EXERCISE DIRECTIONS: Only one stretch of the listing below is wanted. Begin at the line that has "Tuition Reimbursement and more", stop after the line that has "Researchers have discovered a specific set", and repeat every line in between exactly.
------------------------------
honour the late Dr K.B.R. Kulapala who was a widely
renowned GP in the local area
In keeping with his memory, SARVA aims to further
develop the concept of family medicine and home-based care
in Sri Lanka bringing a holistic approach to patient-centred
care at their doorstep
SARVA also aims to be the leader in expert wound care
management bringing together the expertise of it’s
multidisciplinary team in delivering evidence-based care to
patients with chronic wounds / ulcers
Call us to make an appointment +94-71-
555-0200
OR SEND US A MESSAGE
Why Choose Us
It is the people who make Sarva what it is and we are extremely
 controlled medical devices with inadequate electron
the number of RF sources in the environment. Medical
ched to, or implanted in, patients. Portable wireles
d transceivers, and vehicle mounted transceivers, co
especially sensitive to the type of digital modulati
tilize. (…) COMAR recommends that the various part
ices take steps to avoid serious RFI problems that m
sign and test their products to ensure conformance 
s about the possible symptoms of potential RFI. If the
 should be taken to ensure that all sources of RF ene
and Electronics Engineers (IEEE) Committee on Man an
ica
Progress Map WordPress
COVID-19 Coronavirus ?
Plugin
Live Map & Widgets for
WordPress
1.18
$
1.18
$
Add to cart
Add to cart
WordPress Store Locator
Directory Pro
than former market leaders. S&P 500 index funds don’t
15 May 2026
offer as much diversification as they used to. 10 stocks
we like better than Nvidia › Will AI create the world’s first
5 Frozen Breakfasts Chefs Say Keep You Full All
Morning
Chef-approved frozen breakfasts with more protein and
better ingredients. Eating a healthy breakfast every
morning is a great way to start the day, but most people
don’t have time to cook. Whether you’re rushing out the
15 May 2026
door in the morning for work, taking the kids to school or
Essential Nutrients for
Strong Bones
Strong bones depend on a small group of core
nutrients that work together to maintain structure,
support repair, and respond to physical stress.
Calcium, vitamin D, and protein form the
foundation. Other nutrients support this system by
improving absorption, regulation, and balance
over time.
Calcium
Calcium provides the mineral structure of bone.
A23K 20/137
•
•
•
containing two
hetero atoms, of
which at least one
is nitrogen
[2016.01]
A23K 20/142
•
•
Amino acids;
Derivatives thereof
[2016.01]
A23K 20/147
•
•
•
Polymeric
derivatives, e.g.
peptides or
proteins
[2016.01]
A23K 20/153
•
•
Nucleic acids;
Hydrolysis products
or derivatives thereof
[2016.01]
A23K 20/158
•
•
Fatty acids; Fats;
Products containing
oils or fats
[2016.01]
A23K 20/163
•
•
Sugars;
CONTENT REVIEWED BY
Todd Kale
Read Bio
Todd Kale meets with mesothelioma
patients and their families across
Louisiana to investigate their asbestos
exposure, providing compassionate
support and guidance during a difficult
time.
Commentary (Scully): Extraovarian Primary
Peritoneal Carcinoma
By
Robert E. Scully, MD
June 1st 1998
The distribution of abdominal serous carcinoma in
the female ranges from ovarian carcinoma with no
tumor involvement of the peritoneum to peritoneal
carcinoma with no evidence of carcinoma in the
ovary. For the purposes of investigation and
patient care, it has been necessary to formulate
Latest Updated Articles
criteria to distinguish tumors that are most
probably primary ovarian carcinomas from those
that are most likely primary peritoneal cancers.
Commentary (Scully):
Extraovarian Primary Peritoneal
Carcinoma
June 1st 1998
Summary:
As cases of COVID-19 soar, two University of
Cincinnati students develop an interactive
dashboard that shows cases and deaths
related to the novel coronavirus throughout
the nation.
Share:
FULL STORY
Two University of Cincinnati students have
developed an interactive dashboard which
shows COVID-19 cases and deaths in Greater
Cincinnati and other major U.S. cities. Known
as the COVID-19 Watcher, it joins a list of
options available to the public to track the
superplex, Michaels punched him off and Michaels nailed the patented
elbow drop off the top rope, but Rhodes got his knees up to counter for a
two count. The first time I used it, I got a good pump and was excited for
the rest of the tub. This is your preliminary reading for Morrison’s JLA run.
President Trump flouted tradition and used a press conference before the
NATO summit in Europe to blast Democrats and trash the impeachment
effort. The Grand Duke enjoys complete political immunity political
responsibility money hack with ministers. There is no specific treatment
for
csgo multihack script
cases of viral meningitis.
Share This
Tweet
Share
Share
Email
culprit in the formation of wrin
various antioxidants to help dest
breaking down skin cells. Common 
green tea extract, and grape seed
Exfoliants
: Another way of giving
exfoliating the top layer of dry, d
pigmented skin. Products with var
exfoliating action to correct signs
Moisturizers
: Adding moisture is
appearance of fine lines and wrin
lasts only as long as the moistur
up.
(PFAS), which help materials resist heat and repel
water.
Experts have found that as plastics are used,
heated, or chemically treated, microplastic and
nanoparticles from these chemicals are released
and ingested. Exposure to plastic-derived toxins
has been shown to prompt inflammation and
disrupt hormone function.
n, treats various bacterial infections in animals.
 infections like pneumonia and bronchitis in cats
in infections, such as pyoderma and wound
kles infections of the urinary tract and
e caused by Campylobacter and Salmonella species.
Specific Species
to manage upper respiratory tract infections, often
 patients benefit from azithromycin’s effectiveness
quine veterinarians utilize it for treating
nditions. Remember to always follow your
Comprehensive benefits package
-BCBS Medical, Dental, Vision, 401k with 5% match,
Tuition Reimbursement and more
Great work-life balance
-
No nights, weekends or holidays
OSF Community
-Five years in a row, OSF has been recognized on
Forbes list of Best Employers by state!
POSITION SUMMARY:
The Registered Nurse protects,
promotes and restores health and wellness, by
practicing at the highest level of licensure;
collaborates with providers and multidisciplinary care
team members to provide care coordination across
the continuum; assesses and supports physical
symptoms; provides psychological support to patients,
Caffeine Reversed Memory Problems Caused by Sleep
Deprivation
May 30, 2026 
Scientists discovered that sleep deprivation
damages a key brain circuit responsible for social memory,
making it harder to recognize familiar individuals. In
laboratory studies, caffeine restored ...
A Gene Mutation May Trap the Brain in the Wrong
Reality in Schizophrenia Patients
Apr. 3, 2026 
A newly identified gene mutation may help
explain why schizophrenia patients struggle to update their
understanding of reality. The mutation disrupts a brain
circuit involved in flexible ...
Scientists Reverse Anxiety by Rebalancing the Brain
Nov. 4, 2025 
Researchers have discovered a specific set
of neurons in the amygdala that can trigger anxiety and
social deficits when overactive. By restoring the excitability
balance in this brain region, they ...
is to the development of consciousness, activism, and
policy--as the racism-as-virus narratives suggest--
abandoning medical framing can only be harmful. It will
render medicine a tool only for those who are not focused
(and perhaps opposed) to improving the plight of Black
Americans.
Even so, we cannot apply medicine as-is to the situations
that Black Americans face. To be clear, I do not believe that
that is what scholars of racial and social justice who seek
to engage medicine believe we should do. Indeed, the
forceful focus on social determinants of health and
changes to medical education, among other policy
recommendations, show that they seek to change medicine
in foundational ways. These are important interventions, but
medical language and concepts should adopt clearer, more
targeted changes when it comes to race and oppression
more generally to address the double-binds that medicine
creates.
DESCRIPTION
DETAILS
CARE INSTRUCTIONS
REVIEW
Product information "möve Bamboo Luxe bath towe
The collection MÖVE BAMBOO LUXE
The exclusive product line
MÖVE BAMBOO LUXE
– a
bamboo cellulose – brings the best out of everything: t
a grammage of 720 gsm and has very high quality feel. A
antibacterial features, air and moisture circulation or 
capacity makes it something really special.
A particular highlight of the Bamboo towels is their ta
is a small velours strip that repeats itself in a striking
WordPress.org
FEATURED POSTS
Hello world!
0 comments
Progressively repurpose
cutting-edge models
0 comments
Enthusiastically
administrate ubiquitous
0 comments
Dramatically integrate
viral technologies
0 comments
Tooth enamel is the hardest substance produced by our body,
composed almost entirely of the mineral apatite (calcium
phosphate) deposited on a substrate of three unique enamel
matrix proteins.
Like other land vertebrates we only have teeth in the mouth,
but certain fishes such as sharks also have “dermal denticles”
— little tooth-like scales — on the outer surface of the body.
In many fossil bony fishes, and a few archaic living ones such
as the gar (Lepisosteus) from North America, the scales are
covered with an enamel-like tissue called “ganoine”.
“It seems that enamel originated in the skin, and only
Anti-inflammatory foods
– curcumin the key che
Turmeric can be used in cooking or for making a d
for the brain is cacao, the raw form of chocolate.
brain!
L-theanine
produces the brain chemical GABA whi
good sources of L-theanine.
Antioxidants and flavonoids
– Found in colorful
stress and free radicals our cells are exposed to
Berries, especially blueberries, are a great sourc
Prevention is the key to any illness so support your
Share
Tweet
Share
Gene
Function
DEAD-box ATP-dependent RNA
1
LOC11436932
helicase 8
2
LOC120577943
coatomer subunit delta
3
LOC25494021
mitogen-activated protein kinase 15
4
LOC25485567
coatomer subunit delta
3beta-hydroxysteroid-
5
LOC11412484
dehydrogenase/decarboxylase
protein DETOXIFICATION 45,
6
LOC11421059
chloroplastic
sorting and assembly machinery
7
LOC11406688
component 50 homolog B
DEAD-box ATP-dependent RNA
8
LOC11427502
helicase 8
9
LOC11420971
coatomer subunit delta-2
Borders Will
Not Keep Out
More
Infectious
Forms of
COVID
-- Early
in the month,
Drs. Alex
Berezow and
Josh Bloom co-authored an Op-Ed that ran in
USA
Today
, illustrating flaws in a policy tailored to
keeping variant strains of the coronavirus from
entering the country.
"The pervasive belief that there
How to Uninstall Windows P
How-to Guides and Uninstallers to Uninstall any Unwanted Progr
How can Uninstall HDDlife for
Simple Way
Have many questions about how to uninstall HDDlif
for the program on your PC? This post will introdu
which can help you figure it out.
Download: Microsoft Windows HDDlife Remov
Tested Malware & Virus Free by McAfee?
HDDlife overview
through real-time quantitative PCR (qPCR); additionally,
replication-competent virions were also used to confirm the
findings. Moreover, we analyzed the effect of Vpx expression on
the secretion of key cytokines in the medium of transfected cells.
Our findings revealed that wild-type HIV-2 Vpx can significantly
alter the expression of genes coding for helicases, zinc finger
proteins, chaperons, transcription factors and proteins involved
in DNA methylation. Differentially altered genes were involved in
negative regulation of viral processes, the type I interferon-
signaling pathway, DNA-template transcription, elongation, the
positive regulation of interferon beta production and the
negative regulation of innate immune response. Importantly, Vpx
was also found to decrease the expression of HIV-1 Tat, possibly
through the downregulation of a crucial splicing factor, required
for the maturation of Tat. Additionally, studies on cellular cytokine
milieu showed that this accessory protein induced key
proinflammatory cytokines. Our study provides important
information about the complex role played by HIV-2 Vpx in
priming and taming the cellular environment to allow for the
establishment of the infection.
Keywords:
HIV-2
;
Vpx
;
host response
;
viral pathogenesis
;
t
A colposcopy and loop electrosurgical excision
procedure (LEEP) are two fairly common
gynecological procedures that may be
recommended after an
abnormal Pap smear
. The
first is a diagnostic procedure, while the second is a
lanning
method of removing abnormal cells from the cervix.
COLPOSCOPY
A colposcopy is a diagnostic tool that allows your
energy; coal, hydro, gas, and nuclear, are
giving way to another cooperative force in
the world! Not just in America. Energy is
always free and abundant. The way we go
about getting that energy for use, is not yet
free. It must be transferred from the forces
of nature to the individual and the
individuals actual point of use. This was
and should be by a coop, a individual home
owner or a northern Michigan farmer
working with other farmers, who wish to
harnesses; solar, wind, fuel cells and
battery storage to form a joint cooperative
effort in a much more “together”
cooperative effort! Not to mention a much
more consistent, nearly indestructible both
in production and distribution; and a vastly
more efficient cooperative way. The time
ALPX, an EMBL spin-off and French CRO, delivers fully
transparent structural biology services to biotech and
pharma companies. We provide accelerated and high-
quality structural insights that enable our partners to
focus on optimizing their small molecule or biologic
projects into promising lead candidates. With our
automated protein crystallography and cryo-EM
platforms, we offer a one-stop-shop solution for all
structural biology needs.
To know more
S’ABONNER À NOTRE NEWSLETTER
------------------------------
WRITTEN RESPONSE:
Tuition Reimbursement and more
Great work-life balance
-
No nights, weekends or holidays
OSF Community
-Five years in a row, OSF has been recognized on
Forbes list of Best Employers by state!
POSITION SUMMARY:
The Registered Nurse protects,
promotes and restores health and wellness, by
practicing at the highest level of licensure;
collaborates with providers and multidisciplinary care
team members to provide care coordination across
the continuum; assesses and supports physical
symptoms; provides psychological support to patients,
Caffeine Reversed Memory Problems Caused by Sleep
Deprivation
May 30, 2026 
Scientists discovered that sleep deprivation
damages a key brain circuit responsible for social memory,
making it harder to recognize familiar individuals. In
laboratory studies, caffeine restored ...
A Gene Mutation May Trap the Brain in the Wrong
Reality in Schizophrenia Patients
Apr. 3, 2026 
A newly identified gene mutation may help
explain why schizophrenia patients struggle to update their
understanding of reality. The mutation disrupts a brain
circuit involved in flexible ...
Scientists Reverse Anxiety by Rebalancing the Brain
Nov. 4, 2025 
Researchers have discovered a specific set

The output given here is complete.